# Problem to work on
Repeat the lines of the listing below word for word, beginning at the line that contains "text School of" and stopping after the line that contains "subtitle General Layout".

··· Input records ···

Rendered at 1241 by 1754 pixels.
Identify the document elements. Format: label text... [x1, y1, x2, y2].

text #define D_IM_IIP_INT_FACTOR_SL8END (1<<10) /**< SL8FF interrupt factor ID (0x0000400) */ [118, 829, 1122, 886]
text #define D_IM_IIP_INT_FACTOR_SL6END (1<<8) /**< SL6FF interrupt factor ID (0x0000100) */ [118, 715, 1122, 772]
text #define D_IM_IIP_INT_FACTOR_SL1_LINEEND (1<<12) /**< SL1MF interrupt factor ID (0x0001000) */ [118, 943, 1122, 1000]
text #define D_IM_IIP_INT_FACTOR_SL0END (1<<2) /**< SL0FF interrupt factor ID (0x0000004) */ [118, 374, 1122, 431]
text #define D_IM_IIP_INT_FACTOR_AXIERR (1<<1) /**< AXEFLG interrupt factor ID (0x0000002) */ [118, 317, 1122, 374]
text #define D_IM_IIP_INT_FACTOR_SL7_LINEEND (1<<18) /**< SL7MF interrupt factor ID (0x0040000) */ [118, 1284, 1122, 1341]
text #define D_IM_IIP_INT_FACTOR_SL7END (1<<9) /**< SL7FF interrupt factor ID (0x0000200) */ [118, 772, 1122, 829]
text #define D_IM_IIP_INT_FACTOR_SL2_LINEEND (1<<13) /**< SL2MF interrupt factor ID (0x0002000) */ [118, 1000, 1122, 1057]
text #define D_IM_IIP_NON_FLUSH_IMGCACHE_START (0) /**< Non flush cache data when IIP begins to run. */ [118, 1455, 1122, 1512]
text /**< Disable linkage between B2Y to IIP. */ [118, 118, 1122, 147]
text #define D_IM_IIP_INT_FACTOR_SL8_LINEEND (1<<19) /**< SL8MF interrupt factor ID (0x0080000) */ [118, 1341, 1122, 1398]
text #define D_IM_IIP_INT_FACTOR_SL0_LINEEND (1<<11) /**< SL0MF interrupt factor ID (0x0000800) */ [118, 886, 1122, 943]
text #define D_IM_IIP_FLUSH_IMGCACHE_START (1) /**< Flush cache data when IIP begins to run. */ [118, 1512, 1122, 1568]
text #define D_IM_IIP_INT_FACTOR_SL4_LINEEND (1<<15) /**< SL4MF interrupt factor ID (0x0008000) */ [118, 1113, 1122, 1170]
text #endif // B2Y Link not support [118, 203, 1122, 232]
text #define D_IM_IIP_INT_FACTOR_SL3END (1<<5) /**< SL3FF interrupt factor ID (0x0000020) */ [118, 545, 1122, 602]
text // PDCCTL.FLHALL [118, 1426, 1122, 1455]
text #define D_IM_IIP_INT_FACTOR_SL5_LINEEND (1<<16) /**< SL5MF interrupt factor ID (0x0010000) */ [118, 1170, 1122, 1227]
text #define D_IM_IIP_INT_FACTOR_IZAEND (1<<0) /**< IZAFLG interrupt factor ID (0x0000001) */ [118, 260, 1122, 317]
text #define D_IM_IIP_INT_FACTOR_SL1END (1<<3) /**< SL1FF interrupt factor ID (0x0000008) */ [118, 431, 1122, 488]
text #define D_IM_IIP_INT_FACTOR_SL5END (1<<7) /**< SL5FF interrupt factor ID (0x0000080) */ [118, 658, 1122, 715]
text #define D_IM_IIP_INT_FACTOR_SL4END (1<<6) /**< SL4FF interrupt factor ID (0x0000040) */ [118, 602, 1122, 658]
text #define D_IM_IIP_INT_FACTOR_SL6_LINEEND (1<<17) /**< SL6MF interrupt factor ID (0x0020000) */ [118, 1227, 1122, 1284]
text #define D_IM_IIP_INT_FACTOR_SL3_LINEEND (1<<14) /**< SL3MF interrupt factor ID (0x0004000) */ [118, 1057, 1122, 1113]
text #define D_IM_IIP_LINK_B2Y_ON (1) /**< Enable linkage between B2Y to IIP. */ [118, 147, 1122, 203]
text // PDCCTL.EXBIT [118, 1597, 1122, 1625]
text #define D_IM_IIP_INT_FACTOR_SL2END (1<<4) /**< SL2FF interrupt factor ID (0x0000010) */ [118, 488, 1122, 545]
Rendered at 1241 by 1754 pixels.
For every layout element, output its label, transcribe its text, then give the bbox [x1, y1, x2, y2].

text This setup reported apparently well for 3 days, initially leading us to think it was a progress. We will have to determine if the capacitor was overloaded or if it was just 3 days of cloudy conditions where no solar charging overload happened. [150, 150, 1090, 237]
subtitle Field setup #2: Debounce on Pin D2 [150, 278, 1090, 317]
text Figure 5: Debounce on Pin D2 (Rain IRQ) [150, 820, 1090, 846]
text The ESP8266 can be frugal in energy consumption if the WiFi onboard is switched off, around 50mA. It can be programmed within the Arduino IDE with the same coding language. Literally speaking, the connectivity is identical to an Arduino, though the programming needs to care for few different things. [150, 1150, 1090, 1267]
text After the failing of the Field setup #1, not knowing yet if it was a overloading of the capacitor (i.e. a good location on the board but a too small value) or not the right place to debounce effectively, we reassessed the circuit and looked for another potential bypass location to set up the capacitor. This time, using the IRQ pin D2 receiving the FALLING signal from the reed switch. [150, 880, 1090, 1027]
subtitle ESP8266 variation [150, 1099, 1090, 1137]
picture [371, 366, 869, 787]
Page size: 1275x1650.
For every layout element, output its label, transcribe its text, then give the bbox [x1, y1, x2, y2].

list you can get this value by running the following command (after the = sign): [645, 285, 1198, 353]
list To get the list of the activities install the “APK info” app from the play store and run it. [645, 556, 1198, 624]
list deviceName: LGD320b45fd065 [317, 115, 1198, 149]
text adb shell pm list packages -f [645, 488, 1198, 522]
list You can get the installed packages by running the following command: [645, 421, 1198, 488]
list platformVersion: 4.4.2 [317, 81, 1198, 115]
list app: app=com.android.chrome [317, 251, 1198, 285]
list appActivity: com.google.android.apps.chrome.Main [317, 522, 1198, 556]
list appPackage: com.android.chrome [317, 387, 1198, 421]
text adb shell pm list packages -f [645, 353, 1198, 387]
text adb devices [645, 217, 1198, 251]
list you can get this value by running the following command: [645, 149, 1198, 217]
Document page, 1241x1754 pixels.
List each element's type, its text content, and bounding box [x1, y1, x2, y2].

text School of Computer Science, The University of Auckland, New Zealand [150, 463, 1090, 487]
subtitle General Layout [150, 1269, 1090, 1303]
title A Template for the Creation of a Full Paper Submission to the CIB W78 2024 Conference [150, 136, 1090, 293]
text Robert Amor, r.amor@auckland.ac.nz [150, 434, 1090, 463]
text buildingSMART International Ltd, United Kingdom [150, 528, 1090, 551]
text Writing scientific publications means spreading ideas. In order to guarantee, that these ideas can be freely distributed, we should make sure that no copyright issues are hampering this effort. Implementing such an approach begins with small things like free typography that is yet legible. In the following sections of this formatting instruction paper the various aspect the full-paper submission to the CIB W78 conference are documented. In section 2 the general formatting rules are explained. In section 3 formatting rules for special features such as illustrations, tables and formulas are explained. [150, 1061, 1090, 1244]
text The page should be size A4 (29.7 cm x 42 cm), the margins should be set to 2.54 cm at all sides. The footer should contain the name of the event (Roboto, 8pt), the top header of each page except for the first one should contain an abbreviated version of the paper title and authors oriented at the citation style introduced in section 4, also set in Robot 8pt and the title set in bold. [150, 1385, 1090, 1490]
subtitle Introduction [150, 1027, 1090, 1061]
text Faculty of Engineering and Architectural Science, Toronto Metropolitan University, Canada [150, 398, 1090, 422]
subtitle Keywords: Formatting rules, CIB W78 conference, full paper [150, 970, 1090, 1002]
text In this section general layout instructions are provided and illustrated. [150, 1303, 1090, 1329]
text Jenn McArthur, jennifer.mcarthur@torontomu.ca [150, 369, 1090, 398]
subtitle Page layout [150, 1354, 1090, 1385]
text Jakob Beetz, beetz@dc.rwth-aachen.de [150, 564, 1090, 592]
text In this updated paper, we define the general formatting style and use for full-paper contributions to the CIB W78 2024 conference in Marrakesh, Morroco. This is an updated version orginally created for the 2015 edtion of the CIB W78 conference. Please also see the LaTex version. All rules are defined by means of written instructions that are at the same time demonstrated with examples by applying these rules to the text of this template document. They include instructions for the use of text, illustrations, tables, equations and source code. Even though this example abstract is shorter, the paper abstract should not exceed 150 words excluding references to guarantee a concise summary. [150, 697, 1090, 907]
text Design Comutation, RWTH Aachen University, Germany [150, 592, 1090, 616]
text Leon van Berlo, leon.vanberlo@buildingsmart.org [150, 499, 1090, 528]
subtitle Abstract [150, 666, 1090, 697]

···

# Written response
text School of Computer Science, The University of Auckland, New Zealand [150, 463, 1090, 487]
subtitle General Layout [150, 1269, 1090, 1303]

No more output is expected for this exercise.